## Study text
↓
Later in the season, more routes become available as the snow melts, and ordinary vehicles can't access them as often the road, which is in the shade on a north-facing aspect, is still snow bound.

Scoping out conditions
This is something I now use the eMTB for

And this is especially true when a forecast shows that spring snow could be on offer. But looking across the valley at the south side, which you know was subjected to the wind, you don't actually know what the state of the snowpack is.

Plus, as I mentioned above, it might be prudent to check the access prior to the day of the ski tour.

So after a morning's cross-country session, I cycled up the route de Granon to actually take a look at the snow close-up as, when piste skiing from the other side, it looked fine. As I climbed up on a hard trail beaten down by French army troops using caterpillar 4x4s to transport goods to the barracks I could check out the snow, and just as well I did as it was dire.

Next sortie, was up a long valley, and that showed much better potential, as you can see, top of the ridge line is the Italian frontier.

Les Chalps ski-tour sector

 

Part 2 of the scoping
Can you secure your bike at the start of the climb?

For sure you could leave the bike out in the open, but I prefer to both hide the bike to some degree and secure it. This makes for less paranoia as you start climbing, about having left your expensive toy below - and means of returning to the van.

I do, however, often say what are the chances of someone out in the boondocks wanting to steal a bike, let alone be carrying a portable angle grinder to cut through your locks?

I do carry a couple of very good high-tensile steel locks and cable in my pack, and even if I can't use the cable to anchor the bike to something, I'll then use it to lock both wheels so you can't wheel the bike as an e-MTB is a heavy piece of kit to carry.

If there are no buildings or cabins to hide the bike behind then I'd just lay the bike down in some trees and cable the bike to the tree.

That said even walking 50m with a bike to get to the trees/buildings in deep snow can be a toil, hence the scoping out is part of the overall planning.

How to carry ski-boots and skis
There's no need to carry your boots, simply wear them

With big flat pedals, you can easily ride your e-bike up in your ski touring boots without hardly noticing that you have ski boots on. During the descent, they're even better as you can drag your boot on the floor should icy conditions demand.
↑
## Task instructions
1. In the text about using an e-MTB for ski touring, what does the writer do with the cable when it can't be used to anchor the bike to something?
2. Continue the text about using an e-MTB for ski touring, starting after its last sentence.

## Information supplied
↓
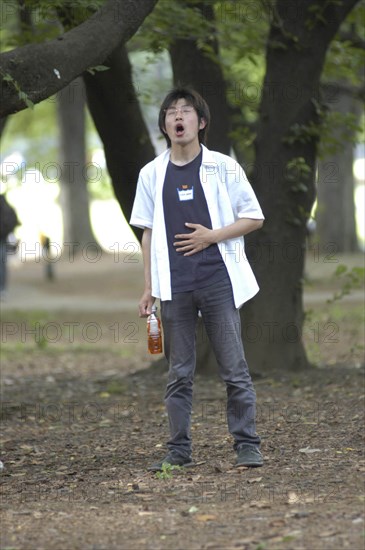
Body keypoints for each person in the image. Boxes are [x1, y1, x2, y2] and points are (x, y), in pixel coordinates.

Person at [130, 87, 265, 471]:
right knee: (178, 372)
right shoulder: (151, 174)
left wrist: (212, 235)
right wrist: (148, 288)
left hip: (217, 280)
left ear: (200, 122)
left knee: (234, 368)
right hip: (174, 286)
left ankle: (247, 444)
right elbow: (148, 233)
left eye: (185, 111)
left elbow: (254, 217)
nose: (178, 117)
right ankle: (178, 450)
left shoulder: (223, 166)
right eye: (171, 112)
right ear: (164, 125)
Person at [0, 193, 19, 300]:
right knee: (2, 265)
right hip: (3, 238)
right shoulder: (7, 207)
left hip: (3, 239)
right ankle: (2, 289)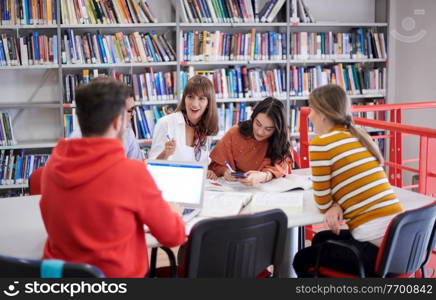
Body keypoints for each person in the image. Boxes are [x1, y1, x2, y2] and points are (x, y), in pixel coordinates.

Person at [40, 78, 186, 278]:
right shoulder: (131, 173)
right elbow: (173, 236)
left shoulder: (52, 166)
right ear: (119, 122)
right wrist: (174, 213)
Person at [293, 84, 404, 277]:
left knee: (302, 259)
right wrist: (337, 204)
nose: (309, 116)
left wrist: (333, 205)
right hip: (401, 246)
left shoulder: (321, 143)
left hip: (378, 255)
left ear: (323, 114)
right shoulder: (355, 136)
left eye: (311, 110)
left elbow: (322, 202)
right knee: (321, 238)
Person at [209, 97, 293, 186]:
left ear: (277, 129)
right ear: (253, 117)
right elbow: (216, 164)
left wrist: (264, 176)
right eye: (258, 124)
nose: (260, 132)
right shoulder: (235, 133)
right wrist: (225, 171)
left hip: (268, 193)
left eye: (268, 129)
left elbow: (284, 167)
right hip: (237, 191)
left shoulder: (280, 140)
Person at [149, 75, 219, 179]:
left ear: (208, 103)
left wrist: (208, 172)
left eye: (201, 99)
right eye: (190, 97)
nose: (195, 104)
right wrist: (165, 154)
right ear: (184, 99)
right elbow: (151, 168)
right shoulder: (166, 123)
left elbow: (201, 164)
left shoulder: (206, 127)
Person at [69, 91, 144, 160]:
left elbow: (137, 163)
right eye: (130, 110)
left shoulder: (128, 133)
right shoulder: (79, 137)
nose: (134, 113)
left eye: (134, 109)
↑
↓
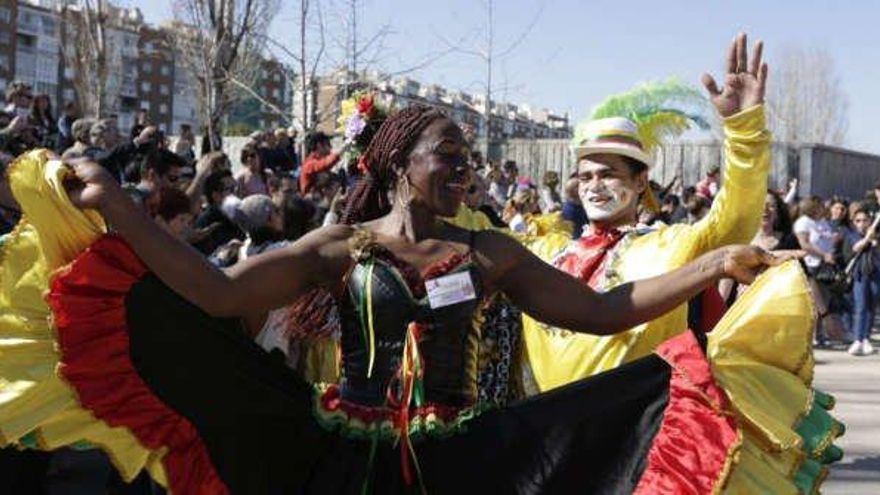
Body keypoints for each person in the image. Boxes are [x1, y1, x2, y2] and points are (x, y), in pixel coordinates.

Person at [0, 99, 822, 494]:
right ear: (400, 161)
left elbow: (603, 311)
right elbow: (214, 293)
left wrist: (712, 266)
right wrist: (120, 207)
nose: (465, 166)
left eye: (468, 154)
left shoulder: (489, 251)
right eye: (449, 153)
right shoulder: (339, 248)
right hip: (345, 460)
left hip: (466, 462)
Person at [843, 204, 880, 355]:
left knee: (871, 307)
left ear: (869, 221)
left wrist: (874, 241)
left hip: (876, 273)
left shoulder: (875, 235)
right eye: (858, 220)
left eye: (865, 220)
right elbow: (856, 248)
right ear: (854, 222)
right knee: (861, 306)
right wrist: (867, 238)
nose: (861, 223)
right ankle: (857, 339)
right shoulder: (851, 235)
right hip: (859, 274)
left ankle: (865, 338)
↑
## Your written answers
1. The writer uses it to lock both wheels so the bike can't be wheeled away.

2.
And when it comes to the skis, simply carry them on your backpack, so they are the only extra gear you're carrying, and that's just for the ride up.

Anything extra to carry?
I pass on the thought of getting a puncture and a mechanical.

I think the chances of getting a flat are remote and the same for a mechanical. If something should happen then it would probably be on the descent as if it had been on the up I'd probably turn around and call it a day, and probably just freewheel back.

Obviously, if I was going 20km+ I might think about packing a spare and tool plus pump.

Acknowledge other people
Many people are surprised at the sight of a bike, so be extra nice

Invariably the people who you come across have spent a lot of time and effort getting to where you are so the sight of a bike and an electric one at that. might be a tad disconcerting to some nature perfectionists.

And if riding on a cross-country piste avoid tearing it up, though I've found my tyre tread leaves almost the same tracks as a piste basher. I've actually ridden along having a chat to fast XC skating skiers!

 

Be careful on the descent.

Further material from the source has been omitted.